------ Source information ------
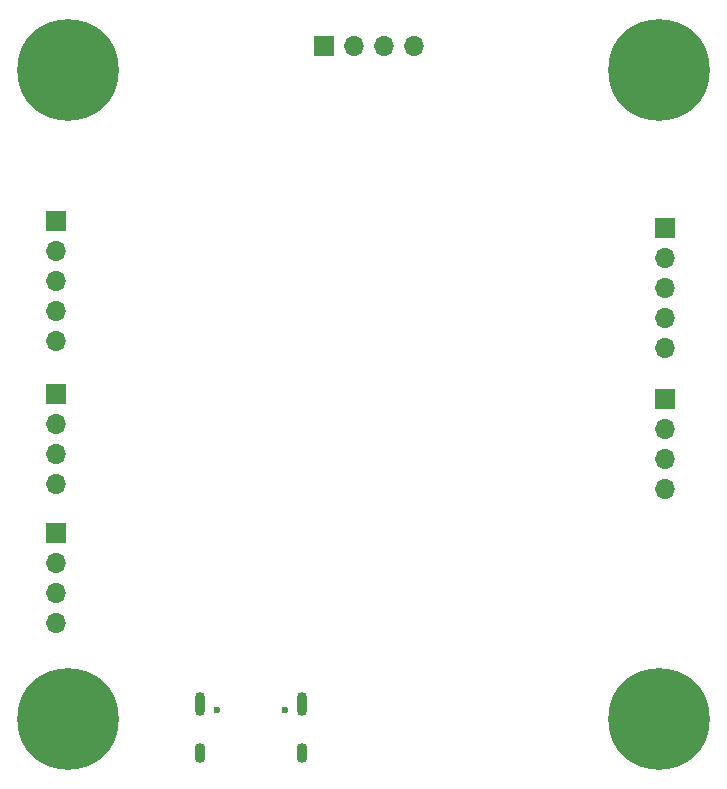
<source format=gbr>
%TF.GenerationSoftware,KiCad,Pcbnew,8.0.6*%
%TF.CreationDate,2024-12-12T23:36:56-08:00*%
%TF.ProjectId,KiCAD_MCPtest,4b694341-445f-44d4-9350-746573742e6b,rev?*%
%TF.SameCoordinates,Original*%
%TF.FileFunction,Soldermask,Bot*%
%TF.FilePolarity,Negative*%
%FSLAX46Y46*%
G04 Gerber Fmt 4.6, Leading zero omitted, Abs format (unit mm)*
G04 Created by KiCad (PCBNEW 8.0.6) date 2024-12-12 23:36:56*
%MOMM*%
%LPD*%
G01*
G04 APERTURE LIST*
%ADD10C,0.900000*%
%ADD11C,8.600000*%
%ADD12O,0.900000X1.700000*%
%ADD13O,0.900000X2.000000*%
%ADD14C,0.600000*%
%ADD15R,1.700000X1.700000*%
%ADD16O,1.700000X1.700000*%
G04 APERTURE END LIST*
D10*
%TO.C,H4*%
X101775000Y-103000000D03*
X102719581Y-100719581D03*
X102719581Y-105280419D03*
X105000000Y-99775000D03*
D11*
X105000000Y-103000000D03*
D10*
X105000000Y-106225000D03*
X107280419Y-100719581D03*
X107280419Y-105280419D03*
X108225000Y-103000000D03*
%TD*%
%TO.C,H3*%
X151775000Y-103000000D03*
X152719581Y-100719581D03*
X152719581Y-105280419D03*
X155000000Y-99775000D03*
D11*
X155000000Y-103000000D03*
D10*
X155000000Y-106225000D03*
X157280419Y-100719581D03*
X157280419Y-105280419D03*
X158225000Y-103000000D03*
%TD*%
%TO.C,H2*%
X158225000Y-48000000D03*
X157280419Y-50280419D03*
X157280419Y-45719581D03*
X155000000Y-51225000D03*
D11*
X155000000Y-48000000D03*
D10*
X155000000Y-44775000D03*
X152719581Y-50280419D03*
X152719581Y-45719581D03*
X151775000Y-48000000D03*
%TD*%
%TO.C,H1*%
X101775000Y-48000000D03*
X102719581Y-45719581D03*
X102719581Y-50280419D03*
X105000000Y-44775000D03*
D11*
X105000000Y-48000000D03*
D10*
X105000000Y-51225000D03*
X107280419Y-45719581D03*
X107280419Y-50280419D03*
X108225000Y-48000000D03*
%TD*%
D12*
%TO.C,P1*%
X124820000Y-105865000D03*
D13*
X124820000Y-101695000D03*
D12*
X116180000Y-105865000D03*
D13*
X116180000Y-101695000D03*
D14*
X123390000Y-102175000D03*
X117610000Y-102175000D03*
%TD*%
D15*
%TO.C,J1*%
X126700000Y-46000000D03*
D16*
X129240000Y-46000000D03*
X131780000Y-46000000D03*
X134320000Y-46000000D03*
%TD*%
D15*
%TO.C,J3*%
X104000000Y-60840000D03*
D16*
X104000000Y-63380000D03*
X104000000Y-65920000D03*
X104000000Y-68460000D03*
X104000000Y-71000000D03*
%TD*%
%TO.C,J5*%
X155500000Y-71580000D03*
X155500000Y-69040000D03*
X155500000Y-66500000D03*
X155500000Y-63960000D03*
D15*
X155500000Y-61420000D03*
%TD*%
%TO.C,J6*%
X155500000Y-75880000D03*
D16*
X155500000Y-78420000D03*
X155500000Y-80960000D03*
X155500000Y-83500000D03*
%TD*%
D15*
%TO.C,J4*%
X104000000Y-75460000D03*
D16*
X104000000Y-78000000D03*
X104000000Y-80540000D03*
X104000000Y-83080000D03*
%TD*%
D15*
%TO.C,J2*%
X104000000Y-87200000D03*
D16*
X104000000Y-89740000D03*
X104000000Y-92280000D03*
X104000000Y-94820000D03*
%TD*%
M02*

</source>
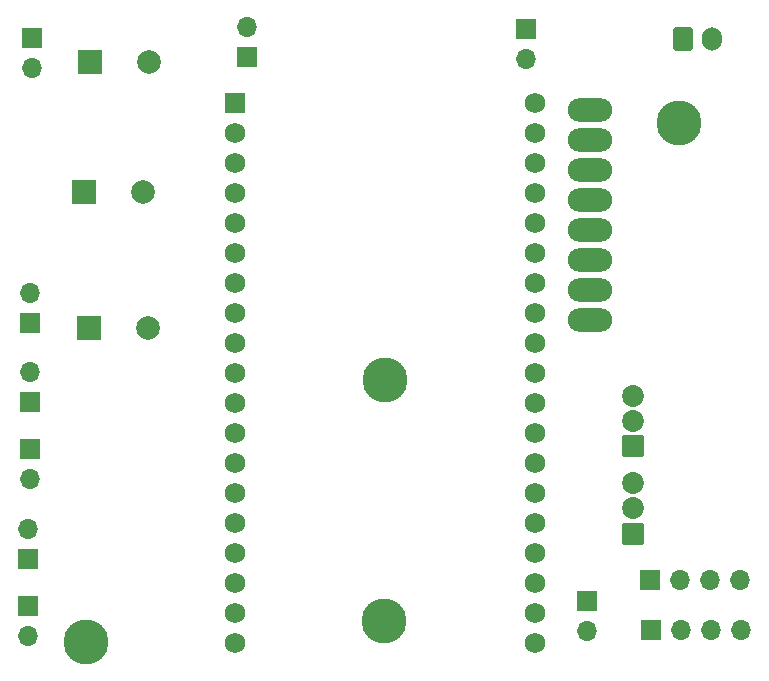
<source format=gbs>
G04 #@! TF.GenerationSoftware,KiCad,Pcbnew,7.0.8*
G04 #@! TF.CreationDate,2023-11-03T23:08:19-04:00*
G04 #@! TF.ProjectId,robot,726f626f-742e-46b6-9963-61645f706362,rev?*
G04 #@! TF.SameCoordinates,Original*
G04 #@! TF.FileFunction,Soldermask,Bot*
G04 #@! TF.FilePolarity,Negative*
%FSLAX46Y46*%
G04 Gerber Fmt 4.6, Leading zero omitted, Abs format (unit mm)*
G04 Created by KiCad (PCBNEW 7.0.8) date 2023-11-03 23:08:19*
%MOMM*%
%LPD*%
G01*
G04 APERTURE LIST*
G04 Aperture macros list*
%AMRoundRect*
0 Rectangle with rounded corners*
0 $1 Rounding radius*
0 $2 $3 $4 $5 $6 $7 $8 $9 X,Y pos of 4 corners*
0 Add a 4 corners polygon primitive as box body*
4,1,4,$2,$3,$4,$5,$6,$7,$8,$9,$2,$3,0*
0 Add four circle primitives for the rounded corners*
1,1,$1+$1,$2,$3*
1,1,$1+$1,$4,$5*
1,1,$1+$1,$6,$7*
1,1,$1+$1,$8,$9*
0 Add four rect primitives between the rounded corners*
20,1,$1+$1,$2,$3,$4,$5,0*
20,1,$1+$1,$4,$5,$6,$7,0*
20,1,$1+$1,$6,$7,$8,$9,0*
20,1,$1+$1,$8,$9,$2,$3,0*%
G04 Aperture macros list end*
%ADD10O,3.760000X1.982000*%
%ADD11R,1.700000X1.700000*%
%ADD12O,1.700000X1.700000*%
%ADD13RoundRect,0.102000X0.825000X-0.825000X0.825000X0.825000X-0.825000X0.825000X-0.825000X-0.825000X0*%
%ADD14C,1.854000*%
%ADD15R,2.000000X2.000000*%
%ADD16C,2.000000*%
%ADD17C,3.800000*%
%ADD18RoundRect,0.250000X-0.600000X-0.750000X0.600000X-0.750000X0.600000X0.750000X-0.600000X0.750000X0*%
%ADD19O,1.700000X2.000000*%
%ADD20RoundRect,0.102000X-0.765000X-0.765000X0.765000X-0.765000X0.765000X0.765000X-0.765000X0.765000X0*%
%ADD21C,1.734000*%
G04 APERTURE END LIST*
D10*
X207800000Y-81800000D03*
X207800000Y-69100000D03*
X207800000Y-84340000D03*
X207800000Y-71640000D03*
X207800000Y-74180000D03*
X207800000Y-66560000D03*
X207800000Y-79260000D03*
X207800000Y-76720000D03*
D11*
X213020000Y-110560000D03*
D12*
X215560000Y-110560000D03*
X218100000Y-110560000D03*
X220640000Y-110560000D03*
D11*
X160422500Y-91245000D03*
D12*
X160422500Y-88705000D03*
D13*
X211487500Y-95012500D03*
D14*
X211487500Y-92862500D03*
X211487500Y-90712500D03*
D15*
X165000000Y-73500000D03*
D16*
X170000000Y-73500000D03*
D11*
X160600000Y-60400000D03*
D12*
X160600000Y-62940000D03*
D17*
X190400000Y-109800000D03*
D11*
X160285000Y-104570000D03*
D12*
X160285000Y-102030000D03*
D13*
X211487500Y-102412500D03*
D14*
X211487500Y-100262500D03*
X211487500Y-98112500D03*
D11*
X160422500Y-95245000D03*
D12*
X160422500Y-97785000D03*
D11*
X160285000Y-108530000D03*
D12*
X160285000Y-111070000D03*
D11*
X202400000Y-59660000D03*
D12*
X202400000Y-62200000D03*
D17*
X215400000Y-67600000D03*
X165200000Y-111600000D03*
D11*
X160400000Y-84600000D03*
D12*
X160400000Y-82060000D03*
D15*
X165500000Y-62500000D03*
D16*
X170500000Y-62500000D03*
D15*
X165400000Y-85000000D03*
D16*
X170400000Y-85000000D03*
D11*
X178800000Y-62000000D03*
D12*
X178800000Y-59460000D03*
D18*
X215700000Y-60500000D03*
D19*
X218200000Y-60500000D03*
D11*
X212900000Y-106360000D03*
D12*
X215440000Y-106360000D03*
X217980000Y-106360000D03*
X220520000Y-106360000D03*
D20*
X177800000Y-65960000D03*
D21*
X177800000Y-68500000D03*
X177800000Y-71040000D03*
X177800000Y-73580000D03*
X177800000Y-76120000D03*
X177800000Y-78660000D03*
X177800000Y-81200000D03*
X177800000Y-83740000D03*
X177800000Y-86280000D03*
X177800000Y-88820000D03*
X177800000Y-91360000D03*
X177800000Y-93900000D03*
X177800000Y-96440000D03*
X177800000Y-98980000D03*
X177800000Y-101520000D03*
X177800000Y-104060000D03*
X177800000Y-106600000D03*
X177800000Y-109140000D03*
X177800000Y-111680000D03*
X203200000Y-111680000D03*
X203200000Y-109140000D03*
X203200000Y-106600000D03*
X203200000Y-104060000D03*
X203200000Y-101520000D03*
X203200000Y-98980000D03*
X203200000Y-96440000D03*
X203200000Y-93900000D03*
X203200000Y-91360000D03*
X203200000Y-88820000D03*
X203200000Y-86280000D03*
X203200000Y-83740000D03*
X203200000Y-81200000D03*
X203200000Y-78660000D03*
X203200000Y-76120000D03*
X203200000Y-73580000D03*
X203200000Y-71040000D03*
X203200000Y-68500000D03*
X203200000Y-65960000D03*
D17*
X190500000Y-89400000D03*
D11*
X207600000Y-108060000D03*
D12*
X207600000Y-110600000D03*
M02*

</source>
------
→ **Directions**: Return every line from the records above that holds the word "primitives".

→ **Answer to the problem**:
0 Add four circle primitives for the rounded corners*
0 Add four rect primitives between the rounded corners*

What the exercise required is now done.